- _ABOUT THIS TASK_
Set the pictures aside and return each record below precisely as written.

★ ★ ★ ★

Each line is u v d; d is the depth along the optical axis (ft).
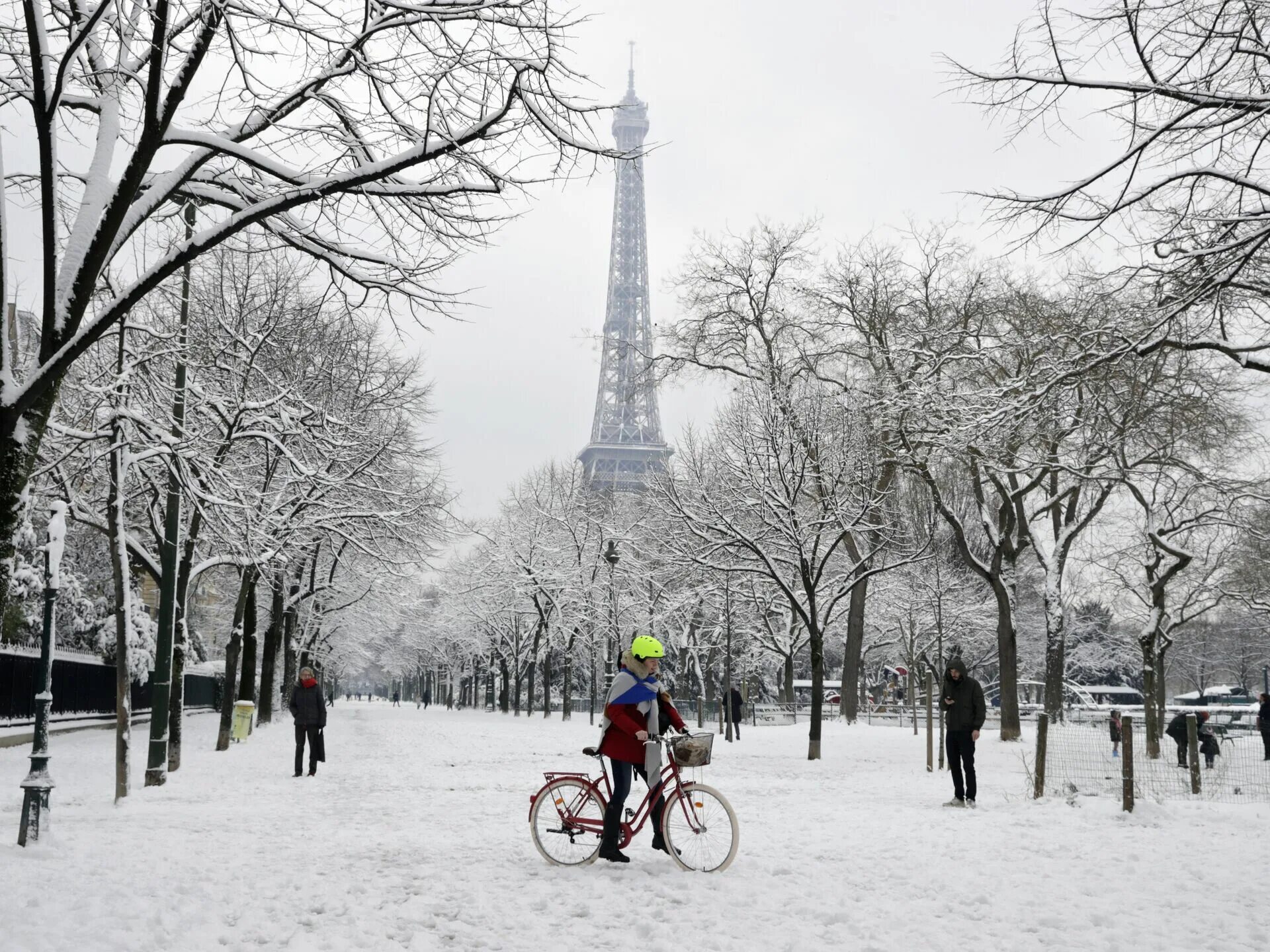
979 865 35.68
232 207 37.88
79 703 120.57
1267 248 39.50
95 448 66.13
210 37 31.12
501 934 25.91
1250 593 143.95
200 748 98.89
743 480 110.63
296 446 91.40
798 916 28.12
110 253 33.86
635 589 200.34
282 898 29.45
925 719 171.83
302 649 179.52
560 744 114.52
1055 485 129.49
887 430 94.07
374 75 33.53
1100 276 39.37
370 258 38.32
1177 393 58.34
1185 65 33.71
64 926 25.36
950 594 198.18
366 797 58.85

★ ★ ★ ★

- _EXERCISE OUTPUT_
Each line is u v d; d is the depth along the optical axis (ft).
979 865 35.68
232 207 37.88
79 703 120.57
1267 248 39.50
95 448 66.13
210 37 31.12
501 934 25.91
1250 593 143.95
200 748 98.89
743 480 110.63
296 446 91.40
798 916 28.12
110 253 33.86
635 589 200.34
282 898 29.45
925 719 171.83
302 649 179.52
560 744 114.52
1055 485 129.49
887 430 94.07
374 75 33.53
1100 276 39.37
370 258 38.32
1177 393 58.34
1185 65 33.71
64 926 25.36
950 594 198.18
366 797 58.85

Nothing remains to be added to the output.